Quant à la future reconstruction d’une relation de confiance après la guerre de Gaza, les chefs religieux auront « un rôle important », mais aujourd’hui, justement à la suite du conflit, « le dialogue interreligieux est en crise ». Les représentants « ont du mal à se parler, du moins publiquement. Pour le moment, nous ne pouvons pas nous rencontrer, nous ne pouvons pas nous parler. » Selon Pizzaballa, «au fil des années, le dialogue interreligieux a produit des documents très importants, et ce qui a été fait jusqu’à présent est important, il ne faut pas le jeter, mais il faudra faire beaucoup de travail, à condition qu’à l’avenir le le dialogue est un peu moins élitiste et s’intéresse davantage à des situations réelles. » En outre, ajoute-t-il, « les dirigeants religieux ont également la responsabilité d’aider leur propre communauté ». Pizzaballa, citant l’expression d’un rabbin bien connu, a déclaré sous les applaudissements du public présent à la Rencontre qu' »aucune religion n’est une île ». « Il faut se relier, et cela en acceptant l’autre tel qu’il est. Ne vous imposez pas. L’impression est que nous sommes redevenus des îles, mais nous devons lever les yeux et comprendre que nous ne sommes pas des îles. »

«Avec la guerre, l’unité du Patriarcat a connu des moments difficiles»

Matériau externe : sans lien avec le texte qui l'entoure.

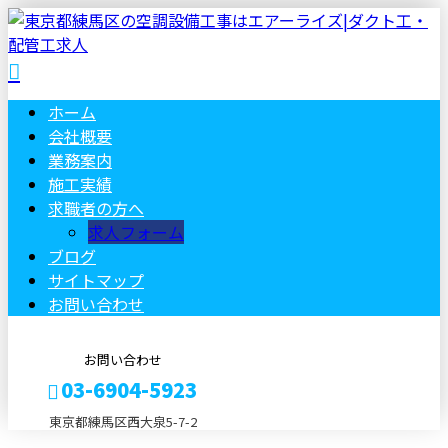
ホーム
会社概要
業務案内
施工実績
求職者の方へ
求人フォーム
ブログ
サイトマップ
お問い合わせ
お問い合わせ
03-6904-5923
東京都練馬区西大泉5-7-2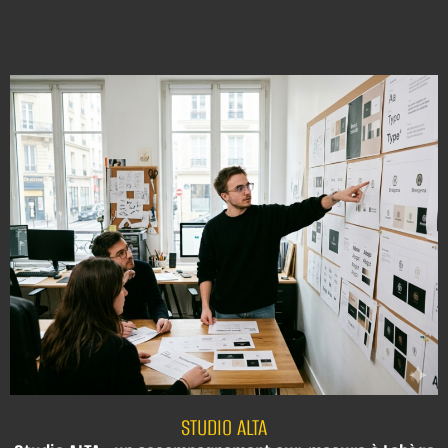
STUDIO ALTA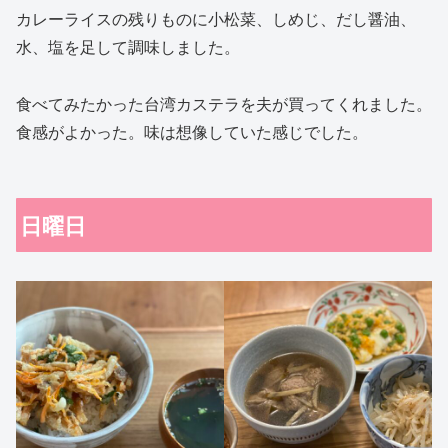
カレーライスの残りものに小松菜、しめじ、だし醤油、
水、塩を足して調味しました。
食べてみたかった台湾カステラを夫が買ってくれました。
食感がよかった。味は想像していた感じでした。
日曜日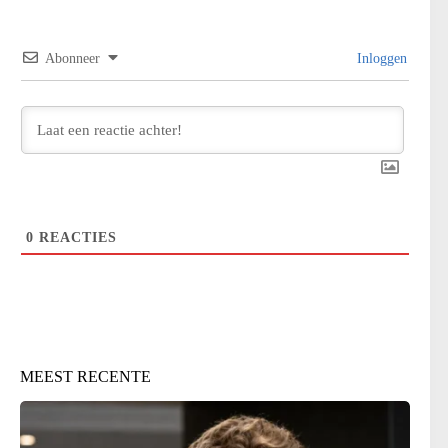
Abonneer
Inloggen
0
REACTIES
MEEST RECENTE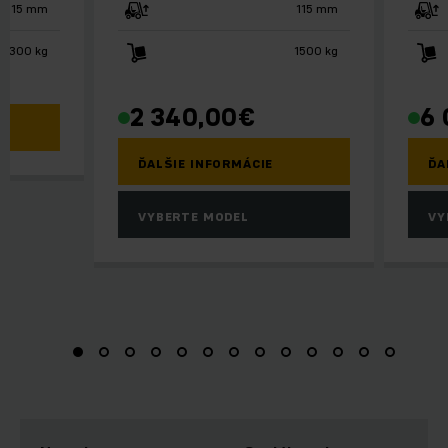
115 mm
115 mm
3300 kg
1500 kg
2 340,00
€
6 
ĎALŠIE INFORMÁCIE
ĎA
VYBERTE MODEL
VY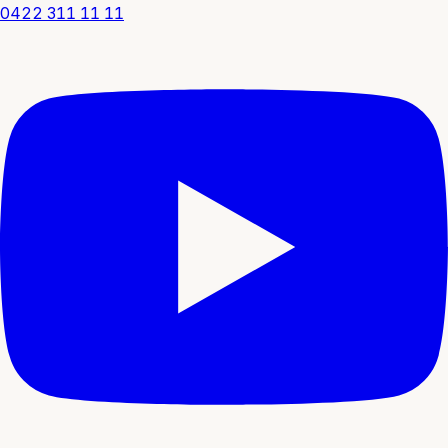
0422 311 11 11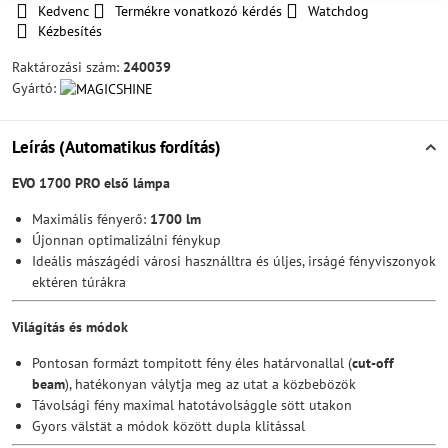
Kedvenc
Termékre vonatkozó kérdés
Watchdog
Kézbesítés
Raktározási szám:
240039
Gyártó:
Leírás (Automatikus fordítás)
EVO 1700 PRO első lámpa
Maximális fényerő:
1700 lm
Újonnan optimalizálni fénykup
Ideális mászágédi városi használltra és úljes, irságé fényviszonyok
ektéren túrákra
Világítás és módok
Pontosan formázt tompitott fény éles határvonallal (
cut-off
beam
), hatékonyan válytja meg az utat a közbebözök
Távolsági fény maximal hatotávolsággle sött utakon
Gyors välstät a módok között dupla klitással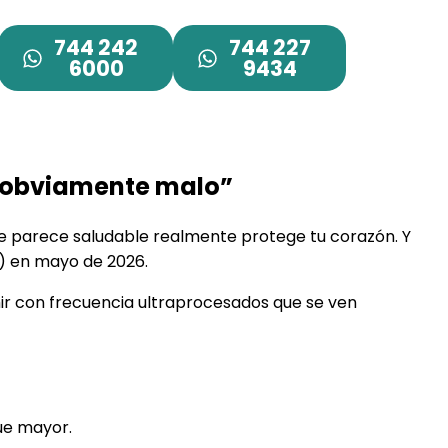
744 242
744 227
6000
9434
 “obviamente malo”
o que parece saludable realmente protege tu corazón. Y
) en mayo de 2026.
ir con frecuencia ultraprocesados que se ven
ue mayor.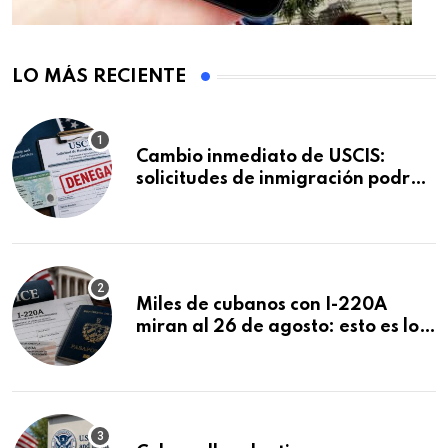
LO MÁS RECIENTE
Cambio inmediato de USCIS:
solicitudes de inmigración podrán
ser negadas sin previo aviso
Miles de cubanos con I-220A
miran al 26 de agosto: esto es lo
que podría decidirse en una
audiencia clave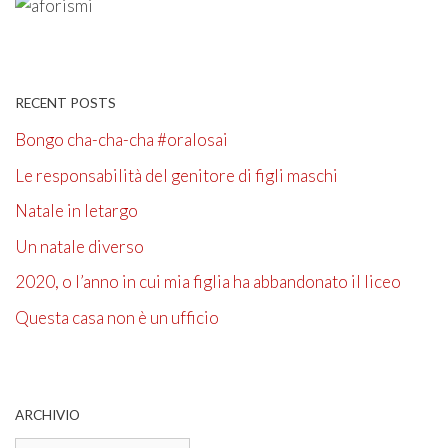
RECENT POSTS
Bongo cha-cha-cha #oralosai
Le responsabilità del genitore di figli maschi
Natale in letargo
Un natale diverso
2020, o l’anno in cui mia figlia ha abbandonato il liceo
Questa casa non è un ufficio
ARCHIVIO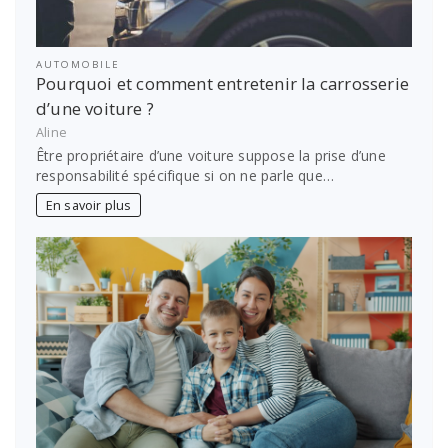
AUTOMOBILE
Pourquoi et comment entretenir la carrosserie
d’une voiture ?
Aline
Être propriétaire d’une voiture suppose la prise d’une
responsabilité spécifique si on ne parle que…
En savoir plus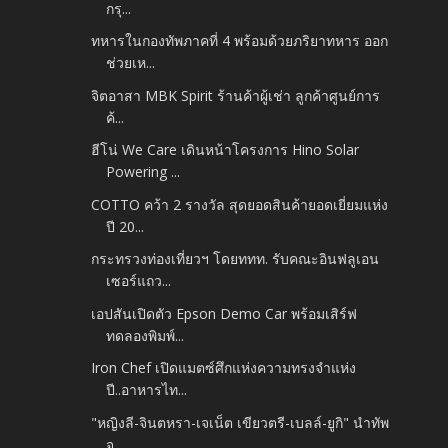
กรุ...
ทหารในกองทัพภาคที่ 4 พร้อมด้วยภริยาทหาร ออก
ช่วยเห...
จิตอาสา MBK Spirit ร้านค้าผู้เช่า ลูกค้าศูนย์การ
ค้...
ฮีโน่ We Care เดินหน้าโครงการ Hino Solar
Powering ...
COTTO คว้า 2 รางวัล สุดยอดสินค้ายอดเยี่ยมแห่ง
ปี 20...
กระทรวงท่องเที่ยวฯ โดยททท. รับคณะอินฟลูเอน
เซอร์แถว...
เอปสันเปิดตัว Epson Demo Car พร้อมเสิร์ฟ
ทดลองพิมพ์...
Iron Chef เปิดแมตซ์ศึกแห่งความทรงจำแห่ง
ปี..อาหารไท...
"หญิงลี-จินตหรา-เจเน็ต เขียวตรี-เบลล์-ยูกิ" นำทัพ
จ...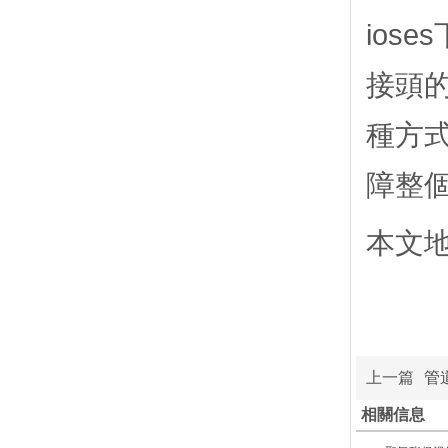
ios
接頭
種方
障整
本文
上一篇
管
相關信息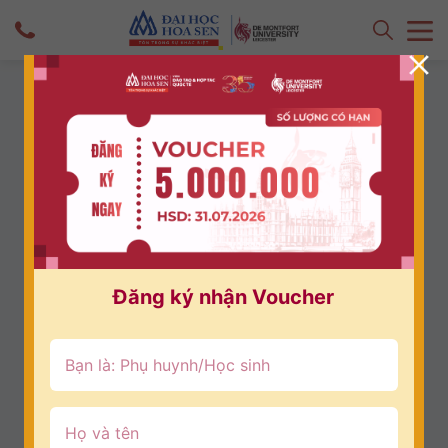
Chương trình Dự bị Đại học Quốc tế
Chương trình đào tạo tiền đại học được
thiết kế đặc biệt để chuẩn bị cho sinh viên
quốc tế vào học tại một trường đại học ở
Vương Quốc Anh.
Đăng ký nhận Voucher
Sau khi hoàn thành khóa học, sinh viên có
thể chuyển lên năm đầu tiên của trường đã
chọn tại Vương Quốc Anh và nhiều trường
trên thế giới.
Chương trình dạy toàn diện về các môn
học, kỹ năng, tiếng Anh và có thể giúp bạn
nộp đơn vào các trường ở châu Âu và toàn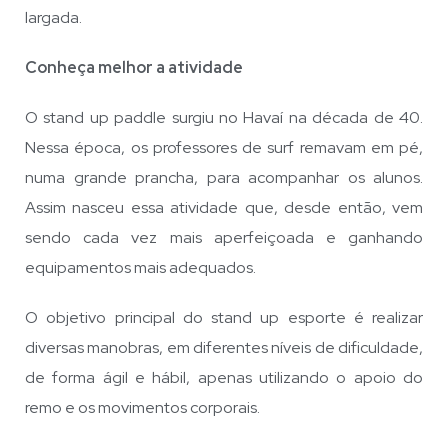
largada.
Conheça melhor a atividade
O stand up paddle surgiu no Havaí na década de 40.
Nessa época, os professores de surf remavam em pé,
numa grande prancha, para acompanhar os alunos.
Assim nasceu essa atividade que, desde então, vem
sendo cada vez mais aperfeiçoada e ganhando
equipamentos mais adequados.
O objetivo principal do stand up esporte é realizar
diversas manobras, em diferentes níveis de dificuldade,
de forma ágil e hábil, apenas utilizando o apoio do
remo e os movimentos corporais.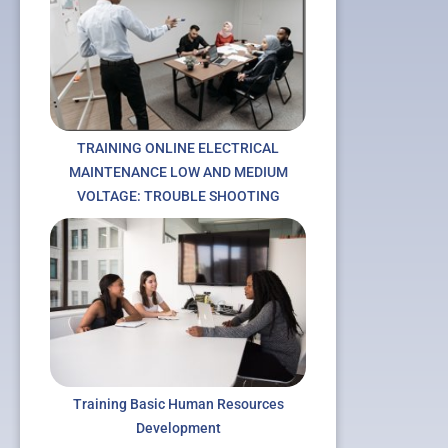
TRAINING ONLINE ELECTRICAL
MAINTENANCE LOW AND MEDIUM
VOLTAGE: TROUBLE SHOOTING
Training Basic Human Resources
Development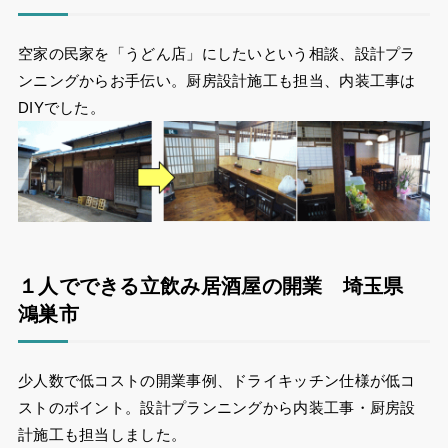
空家の民家を「うどん店」にしたいという相談、設計プラ
ンニングからお手伝い。厨房設計施工も担当、内装工事は
DIYでした。
１人でできる立飲み居酒屋の開業 埼玉県
鴻巣市
少人数で低コストの開業事例、ドライキッチン仕様が低コ
ストのポイント。設計プランニングから内装工事・厨房設
計施工も担当しました。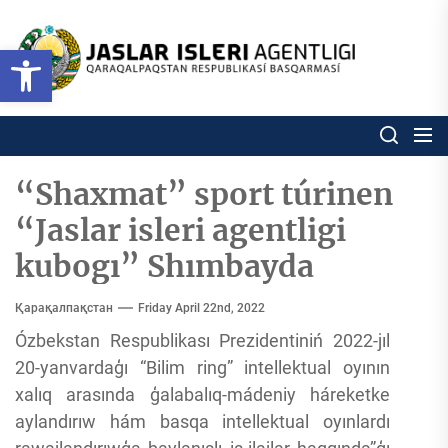
Skip
to
Ózbekstan
Open toolbar
jaslar
the
isleri
content
agentligi
Ózbekstan jaslar isleri agentl
Qaraqalpaqs
Respublikası
basqarması
“Shaxmat” sport túrinen
“Jaslar isleri agentligi
kubogı” Shımbayda
Қарақалпақстан
Friday April 22nd, 2022
Ózbekstan Respublikası Prezidentiniń 2022-jıl
20-yanvardaģı “Bilim ring” intellektual oyının
xalıq arasında ģalabalıq-mádeniy háreketke
aylandırıw hám basqa intellektual oyınlardı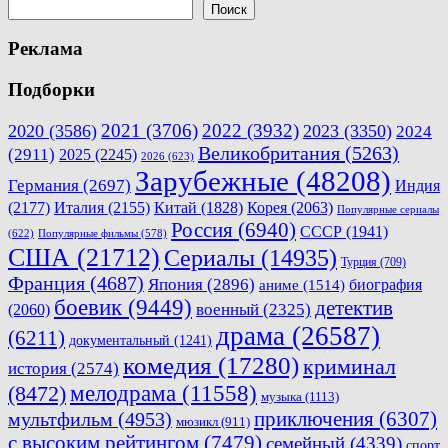
записям
Поиск
Реклама
Подборки
2021
(3706)
2022
(3932)
2020
(3586)
2023
(3350)
2024
Великобритания
(5263)
(2911)
2025
(2245)
2026
(623)
Зарубежные
(48208)
Германия
(2697)
Индия
(2177)
Италия
(2155)
Китай
(1828)
Корея
(2063)
Популярные сериалы
Россия
(6940)
СССР
(1941)
(622)
Популярные фильмы
(578)
США
(21712)
Сериалы
(14935)
Турция
(709)
Франция
(4687)
Япония
(2896)
биография
аниме
(1514)
боевик
(9449)
детектив
военный
(2325)
(2060)
драма
(26587)
(6211)
документальный
(1241)
комедия
(17280)
криминал
история
(2574)
мелодрама
(11558)
(8472)
музыка
(1113)
приключения
(6307)
мультфильм
(4953)
мюзикл
(911)
с высоким рейтингом
(7479)
семейный
(4339)
спорт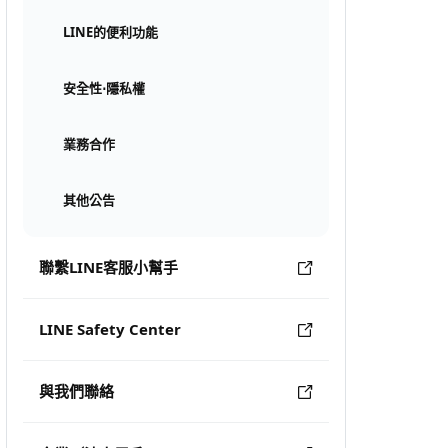
LINE的便利功能
安全性⋅隱私權
業務合作
其他公告
聯繫LINE客服小幫手
LINE Safety Center
與我們聯絡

«Les premiers mois d’octobre ont connu des moments difficiles pour notre diocèse. Notre diocèse couvre quatre pays différents : la Jordanie, Israël, la Palestine et Chypre. Israël arabe mais aussi Israël juif. Il y avait des gens à Gaza sous les bombes israéliennes, mais il y avait aussi des catholiques et des chrétiens qui effectuaient leur service militaire. Donc sur des fronts complètement différents. » C’est ce qu’a expliqué le cardinal Pierbattista Pizzaballa, patriarche latin de Jérusalem, invité de l’événement inaugural de la 45e Rencontre à Rimini. «C’est dire d’abord que le christianisme abstrait n’existe pas, le christianisme est toujours incarné – note-t-il -. Et donc aussi s’occuper de ses propres affaires. Le chrétien israélien est israélien et le chrétien palestinien est palestinien, à tous points de vue. » Selon le Patriarche, « veiller à l’unité n’a pas été facile : il est clair que vous appartenez à votre peuple, mais il y a aussi une appartenance au Christ qui doit aussi vous aider à avoir une perspective différente. Et ce n’est pas toujours aussi immédiat. » Selon Pizzaballa, qui cite l’Évangile de Gethsémani, «une des tentations est de ne pas vouloir voir ce qui se passe, avec une sorte de dévotion sophistiquée, où il y a la prière, la liturgie, les sacrements, mais je ne veux pas voir quoi se passe autour de moi. Et c’est une réponse possible. L’autre réponse possible, c’est de s’enfuir, de s’en aller, sans vouloir voir ce qui se passe, mais sans vouloir non plus y faire face. L’autre est de prendre l’épée et de passer au combat. La réponse de Jésus a été de se livrer, ce qui ne signifie pas abandonner, mais donner sa vie, c’est-à-dire confier sa vie à Dieu.